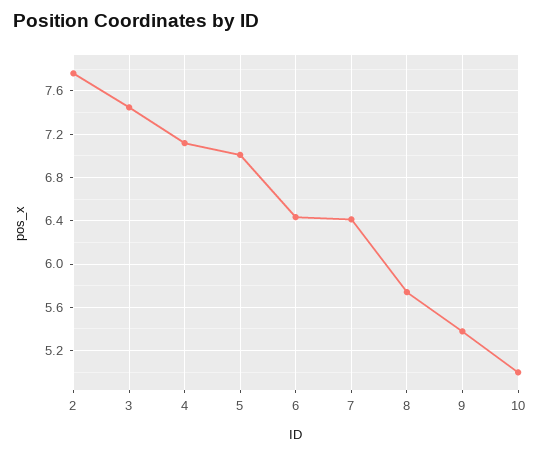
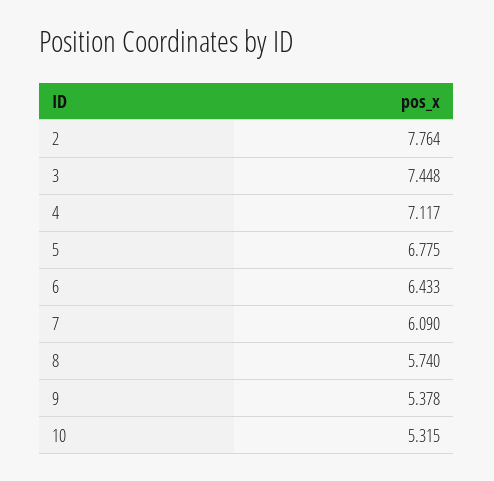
  {
    "2": 7.764,
    "3": 7.448,
    "4": 7.117,
-   "5": 7,
+   "5": 6.775,
    "6": 6.433,
-   "7": 6.4,
+   "7": 6.09,
    "8": 5.74,
    "9": 5.378,
-   "10": 5
+   "10": 5.315
  }

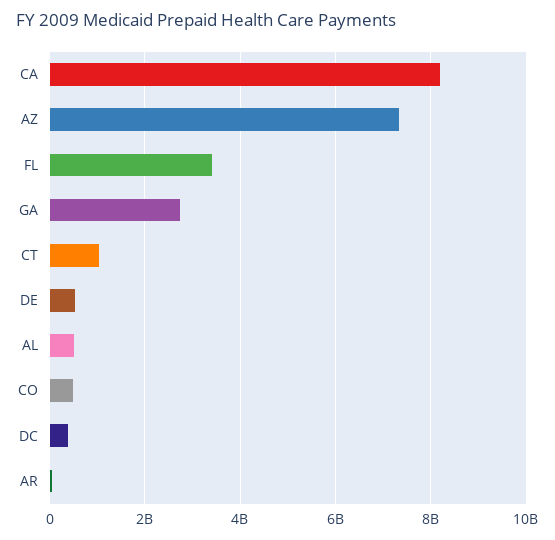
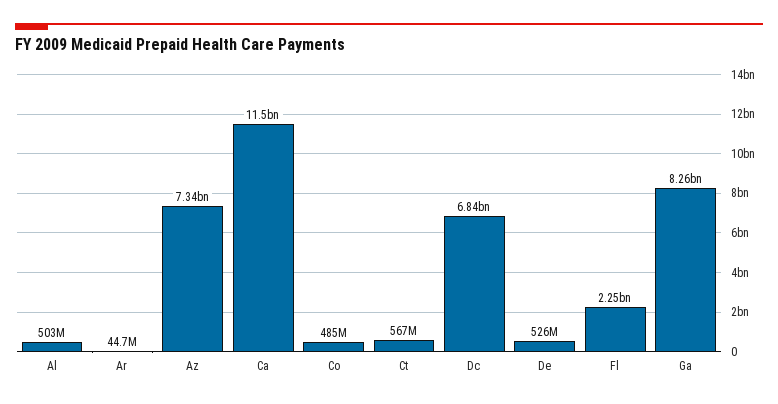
  {
-   "CA": 8200000000,
+   "CA": 11500000000,
    "AZ": 7340000000,
-   "FL": 3400000000,
+   "FL": 2250000000,
-   "GA": 2800000000,
+   "GA": 8260000000,
-   "CT": 1000000000,
+   "CT": 567000000,
    "DE": 526000000,
    "AL": 503000000,
    "CO": 485000000,
-   "DC": 400000000,
+   "DC": 6840000000,
    "AR": 44700000
  }

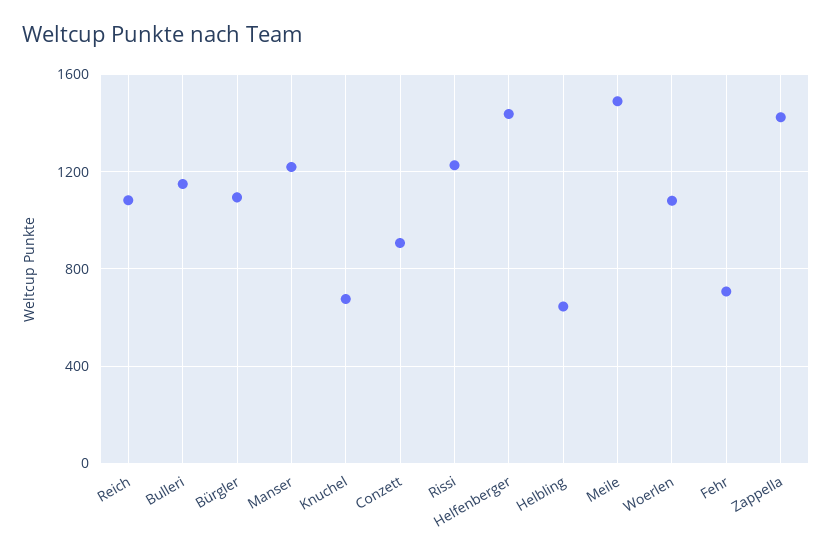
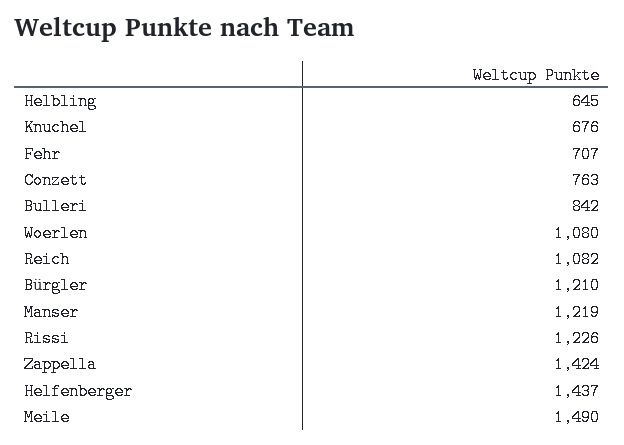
  {
    "Reich": 1082,
-   "Bulleri": 1150,
+   "Bulleri": 842,
-   "Bürgler": 1100,
+   "Bürgler": 1210,
    "Manser": 1219,
    "Knuchel": 676,
-   "Conzett": 900,
+   "Conzett": 763,
    "Rissi": 1226,
    "Helfenberger": 1437,
    "Helbling": 645,
    "Meile": 1490,
    "Woerlen": 1080,
    "Fehr": 707,
    "Zappella": 1424
  }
----
- Exercise details -
I'd like the data above duplicated exactly, with no pictures included.

- Completed exercise -
  {
    "2": 7.764,
    "3": 7.448,
    "4": 7.117,
-   "5": 7,
+   "5": 6.775,
    "6": 6.433,
-   "7": 6.4,
+   "7": 6.09,
    "8": 5.74,
    "9": 5.378,
-   "10": 5
+   "10": 5.315
  }

  {
-   "CA": 8200000000,
+   "CA": 11500000000,
    "AZ": 7340000000,
-   "FL": 3400000000,
+   "FL": 2250000000,
-   "GA": 2800000000,
+   "GA": 8260000000,
-   "CT": 1000000000,
+   "CT": 567000000,
    "DE": 526000000,
    "AL": 503000000,
    "CO": 485000000,
-   "DC": 400000000,
+   "DC": 6840000000,
    "AR": 44700000
  }

  {
    "Reich": 1082,
-   "Bulleri": 1150,
+   "Bulleri": 842,
-   "Bürgler": 1100,
+   "Bürgler": 1210,
    "Manser": 1219,
    "Knuchel": 676,
-   "Conzett": 900,
+   "Conzett": 763,
    "Rissi": 1226,
    "Helfenberger": 1437,
    "Helbling": 645,
    "Meile": 1490,
    "Woerlen": 1080,
    "Fehr": 707,
    "Zappella": 1424
  }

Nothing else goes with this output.